María Zurita wrote and performed a bilingual Spanish/English poem which explores the complexity of the immigrant experience. Zurita wanted to challenge the perception that immigrants lead easy lives. To do this, she examined her own experience as an immigrant from Mexico and additionally used excerpts from the early twentieth century journals of the Greek immigrant Haralambos Kambouris, a resource students studied in the class. Zurita translated excerpts of Kambouris’s poetry into Spanish and wrote her own experiences in English, putting the two immigration stories in conversation with one another and juxtaposing the emotions of the early and long-term immigration experiences. Listen to her poem here, and read the text here.

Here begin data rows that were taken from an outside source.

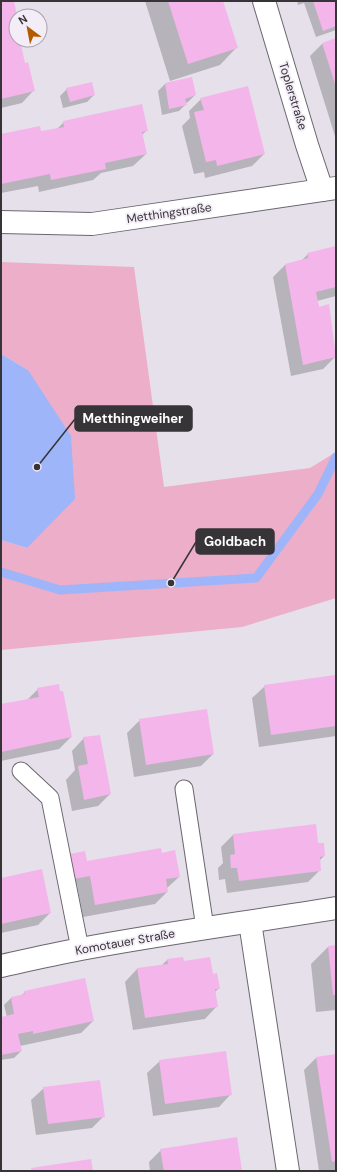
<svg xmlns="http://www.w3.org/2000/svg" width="337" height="1172" viewBox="0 0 337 1172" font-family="'DM Sans',sans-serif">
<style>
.green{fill:#ecaec8}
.water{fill:#9fb5fa}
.shadow{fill:#0003}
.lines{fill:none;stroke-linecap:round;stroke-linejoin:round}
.stream{stroke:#9fb5fa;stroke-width:9}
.building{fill:#f4b5eb}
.service-casing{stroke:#6b666f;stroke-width:19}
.minor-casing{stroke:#6b666f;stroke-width:24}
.service{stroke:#fff;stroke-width:17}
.minor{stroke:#fff;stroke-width:22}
.labels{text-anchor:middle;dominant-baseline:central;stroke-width:3.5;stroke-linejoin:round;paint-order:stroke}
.street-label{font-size:12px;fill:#373438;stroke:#f3edf7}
.leader{fill:none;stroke:#373438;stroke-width:1.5}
.callout-dot{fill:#373438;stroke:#f3edf7;stroke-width:1.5}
.callout{fill:#373438;stroke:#373438;stroke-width:1.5}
.callout-label{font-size:13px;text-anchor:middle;font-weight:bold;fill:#fff}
</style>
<rect width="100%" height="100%" fill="#e5e0ea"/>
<path class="green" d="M1,262L134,267L164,487L310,468L336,452V598L242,627L1,650V540L27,548L28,370L1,354Z"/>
<path class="water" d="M1,354L28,370L71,436L75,499L27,548L1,540Z"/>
<g class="shadow">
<path d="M1,1H13L16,17L13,19L16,30V40H18L24,64L34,90L22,103L1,108Z"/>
<path d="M145,1H222L237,47L220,65L170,81Z"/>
<path d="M297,1H336V30L316,37L304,3L298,5Z"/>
<path d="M336,39V136H335L310,56L322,44Z"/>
<path d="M165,84L195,95L188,102L186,103V104L179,111L162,115L158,91Z"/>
<path d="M67,89L94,95L87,102L63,108L60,96Z"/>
<path d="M201,99L264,154L252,166L205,178L204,172L194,174L182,126L190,118L189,111Z"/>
<path d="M64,122L147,130L142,135L146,154L133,166L101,173L93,180L39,192L38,186L1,193V135L40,133L56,130Z"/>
<path d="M336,247V296L317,301L336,356L323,369L291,376L273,277L285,265L302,260L308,254Z"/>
<path d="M336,676V736L259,747L252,698L265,686Z"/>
<path d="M38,689L71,737L59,749L1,761V705L27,700Z"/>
<path d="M140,720L213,754L201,766L134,777L127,733Z"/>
<path d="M84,738L110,794L98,806L72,811L66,780L75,770L72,751Z"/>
<path d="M233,835L317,844L324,856L319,861L320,870L308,882L227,893L225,879L219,880L218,868L223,863L221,847Z"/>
<path d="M161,854L179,877L167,888V892L155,904L83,917L77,884L68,885L63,862L70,855L86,862Z"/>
<path d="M1,878L50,913L38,925L1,933Z"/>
<path d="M336,946V1010L316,1012L311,964L328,947Z"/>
<path d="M167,960L183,962L212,975L219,988L215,992L217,1006L205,1019L133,1030L125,982L137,969L162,965Z"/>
<path d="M25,992L93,1021L81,1033L20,1046L21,1051L14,1058L1,1060V1018L7,1017L4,1005L11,998L21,996Z"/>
<path d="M336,1055V1171H319L304,1070L316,1058Z"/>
<path d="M160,1061L231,1094L219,1107L153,1116L147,1073Z"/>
<path d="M44,1088L104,1116L92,1128L36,1135L31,1100Z"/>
<path d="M161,1150L241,1171H150L149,1162Z"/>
</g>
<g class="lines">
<path class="stream" d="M1,572L60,590L256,578L318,494L336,457"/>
</g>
<g class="building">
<path d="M1,1H14L17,16L14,18L16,26V40H20L25,63L28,62L35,91L1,99Z"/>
<path d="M168,1H223L238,48L188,64Z"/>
<path d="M313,1H336V26L323,31Z"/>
<path d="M336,38V87L322,43Z"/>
<path d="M192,77L196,95L185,99L187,105L169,109L165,83Z"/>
<path d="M92,82L95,95L70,102L66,88Z"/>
<path d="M248,86L265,154L217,166L216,160L206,162L194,112L204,110L200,98Z"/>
<path d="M142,104L148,131L142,132L147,154L105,163L106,169L51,180L50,174L1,184V134L40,126L41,131L53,129L64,127L63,121Z"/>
<path d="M336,246V287L316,292L319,307L329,304L336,357L303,365L285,264L308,258L307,253Z"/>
<path d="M335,675H336V726L271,735L264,685Z"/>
<path d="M59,684L60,691H63L72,737L1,752V704L39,697L37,688Z"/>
<path d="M207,709L214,754L146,765L139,719Z"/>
<path d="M100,735L111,794L84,800L78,766L88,764L83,737Z"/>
<path d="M316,824L318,843H324L325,856L320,857L321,871L239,881L237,868H231L230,855L235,854L233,834Z"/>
<path d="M161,848L162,853L175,850L180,877L166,879L168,892L95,905L90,876L74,879L70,854L85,851L87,861Z"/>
<path d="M42,869L51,913L1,924V878Z"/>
<path d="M336,945V995H333L328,946Z"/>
<path d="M183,957L184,961L210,957L213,974L217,973L220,989H215L218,1007L145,1018L137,968L168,964L167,959Z"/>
<path d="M85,978L94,1021L33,1034V1031L18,1034L22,1051L1,1055V1017L14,1014L11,997L25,994L24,991Z"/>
<path d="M226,1051L232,1095L165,1104L159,1060Z"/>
<path d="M336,1054V1161L332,1162L316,1057Z"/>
<path d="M100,1080L105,1117L48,1124L43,1087Z"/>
<path d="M237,1137L242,1171H164L160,1149Z"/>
<path d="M91,1159L93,1171H32L31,1168Z"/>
</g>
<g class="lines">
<g class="service-casing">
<g id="service">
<path d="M21,771L50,798L80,949"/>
<path d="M184,789L205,928"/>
</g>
</g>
<g class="minor-casing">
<g id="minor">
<path d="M264,1L307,145L322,190"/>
<path d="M1,222L92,224L336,188"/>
<path d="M250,922L288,1171"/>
<path d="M1,966C28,960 54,954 81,949C166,933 251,922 336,908"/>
</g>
</g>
<use href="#service" class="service"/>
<use href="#minor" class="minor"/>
</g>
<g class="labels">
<g class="street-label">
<text transform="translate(293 96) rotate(73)">Toplerstraße</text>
<text transform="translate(169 213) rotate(-8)">Metthingstraße</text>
<text transform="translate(125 942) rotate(-10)">Komotauer Straße</text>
</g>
</g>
<path class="leader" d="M37 467L75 419M171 583L196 542"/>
<g class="callout-dot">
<circle cx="37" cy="467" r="4"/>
<circle cx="171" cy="583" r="4"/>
</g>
<g class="callout">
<rect x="75" y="406" width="117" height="25" rx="4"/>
<rect x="196" y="529" width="78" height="25" rx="4"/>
</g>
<g class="callout-label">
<text x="133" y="423">Metthingweiher</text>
<text x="235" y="546">Goldbach</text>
</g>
<rect width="337" height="1172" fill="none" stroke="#373438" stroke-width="4"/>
<g transform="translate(28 28) rotate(328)"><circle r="19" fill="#f3edf7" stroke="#a8a3ab"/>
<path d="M0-3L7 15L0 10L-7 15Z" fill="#b65a00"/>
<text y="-6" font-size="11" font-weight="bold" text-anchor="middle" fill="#373438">N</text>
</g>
</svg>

Shania Khoo and Jiahui Shen created a zine documenting the history of Asian immigration to the United States. In three sections, Khoo and Shen examine a history of immigration policy in the United States with a focus on policies specifically affecting Asian migration, a series of court cases determining the racial identity of various Asian immigrants, and break down some myths regarding immigrants and the immigrant experience. The visually stunning zine seizes on the countercultural punk history of the form to highlight and challenge the historical narrative of immigration and particularly Asian immigrants and Asian Americans, incorporating facts and emotion to create a new narrative. View the zine here.
Gracie Joo produced a podcast that documents how her own experience as an Asian immigrant has impacted the way she views the immigration system. She further examines three high-profile cases of Asian immigrants and Asian Americans upholding white supremacy, then pivots to imagine what an anti-racist future for immigration policy might look like, ending with a call to action to build this future. Listen to the podcast here.